I have always loved the image of the Mermaid (also called sirens). Maybe that is because I’m slightly obsessed with anything related to the ocean. Or maybe it’s because her archetype reminds me of the duality of the feminine spirit – whimsical and playful while powerful and strong. Either way, I’ve always been strongly drawn to the imagery.

While poking around a store on a recent trip to the beach, there was a quote that I came across in a piece of mermaid artwork that read:

“I must be a mermaid ! I have no fear of depths and a great fear of shallow living.”

Anais Nis

I instantly thought, “YES! That’s me. That’s it – that must explain the attraction.” I also thought, “That’s not just me – that is the majority of people.”

I was instantly struck by an obvious contradiction, however.

Why is it that if what we yearn for is to dive deep, that so many of us are frightened by the desire to go deep and explore our emotions? Why do so many people avoid, numb, and just plain run screaming from anything that lurks beneath the surface? Why do we fear the things we yearn for?

I see this constantly when people seek my help in moving through or towards something in their life. People work with me for many reasons, but ultimately, their desire is to obtain happiness, peace, and connection.

They yearn for some experience of depth in their life – something more than the routine of work, chores, and to-do-lists on repeat. They yearn for more, and yet when it comes to doing what it takes to obtain this depth in their life, they freeze. They sabotage. They rationalize why it’s not necessary. They hide from themselves.

It is usually this feeling of being stuck and not knowing what to do that prompts them to seek my help in the first place.

Can you relate?

You yearn for something deeper than the humdrum life you’re living.

There is something inside of you that won’t (despite your best efforts to drown it out) stop prompting you to keep seeking and growing.

There is an almost urgent feeling that accompanies your desire to make your life and your time on this planet more meaningful.
You know you have something to offer and something powerful to give (even if you don’t know what exactly that is).
You might feel stuck – as though you are living a half-life. A “fish out of water” perhaps?

I know this feeling, as I think many of us do.

It’s our deep hunger. It’s the desire to “suck the marrow out of life,” as Thoreau says in Walden.

There is an old Celtic legend about mermaids, or selkies, as they call them, that goes something like this:

In old legends it was told that the Selkie (akin to a mermaid) came onto land and put down her magical mermaid skin to live among humans and marry her love. But her mermaid skin was hidden from her and without it she began to wither, shrivel and die, bit by bit, day by day, until she was close to complete spiritual death.

That’s not the whole story (that would be a horrible, sad story!), but that’s the part that I want to focus on to draw the analogy. When we put down our passion, and our purpose, we put down our “magical skin.” When we drop our sense of connection to something bigger – what I believe defines the very personal sense of our spirituality – we lose our “magic.”
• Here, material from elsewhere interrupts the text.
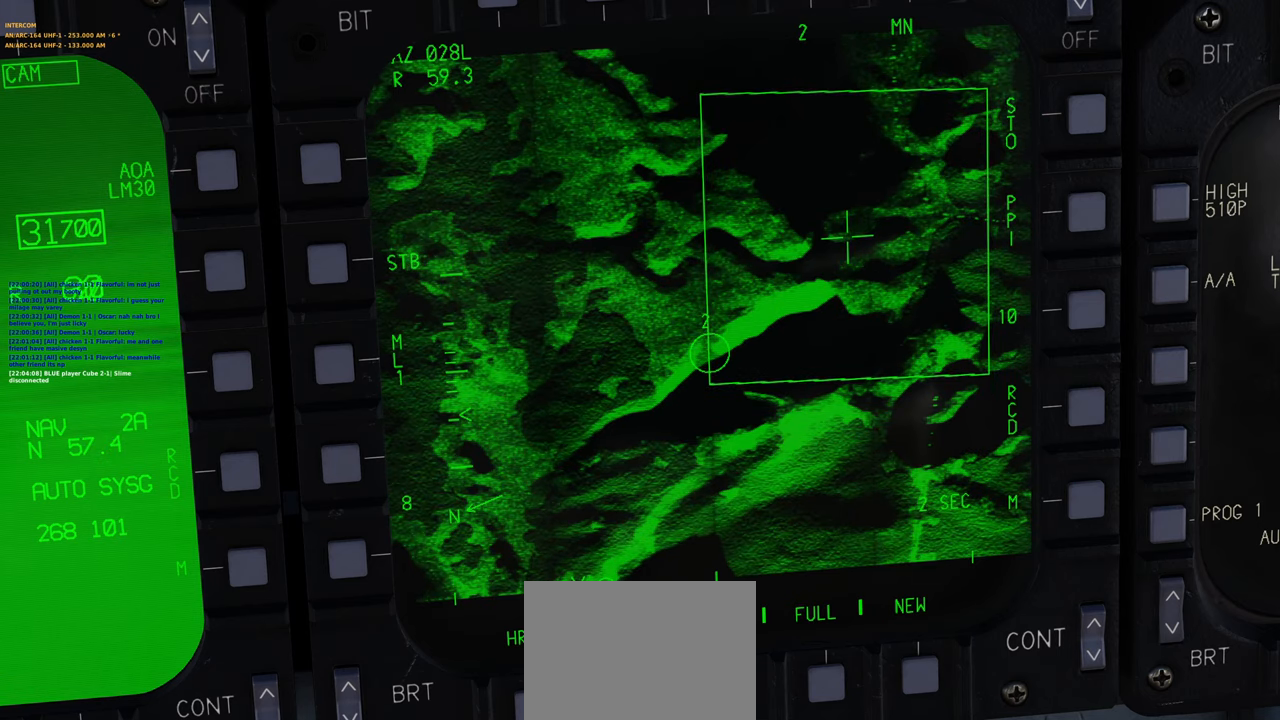
{"buttons": ["L1"], "left_stick": "center", "right_stick": "center", "events": [[67, "right_stick", "down-right"], [500, "right_stick", "center"]]}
I believe that for many of us who are paying attention, this loss of our “magic” is the itch that we just can’t seem to scratch. It is the empty feeling we can’t seem to fill up. This call to action might show up as sadness, or loneliness. It might lurk as melancholy or perhaps anxiety. It’s the prompting behind the cravings we feel – those that we try to meet with eating, or drinking, or some other various form of excess. We diet, we perfect ourselves, we try to do what we can to “fix” it, but nothing seems to work.

Instead of avoiding the call, seeing it as a “problem” to be diagnosed or muted in some way, or drowning it out because it frightens us – what if we heard it as our own particular “siren’s call?”

Imagine if we allowed our yearning – the sadness – to become a sign that we are alive, with the potential to move towards something bigger and perhaps better?

Try to picture what might happen if we embraced these feelings and saw them as a signal to dive deeper instead of trying to “fix them” or make them go away?

What part of us might be awakened?

What possibilities might we give life to?

If you can embrace your desire to dive into the depths of life and give yourself permission to explore, what “magic” might be waiting just beneath the murky surface?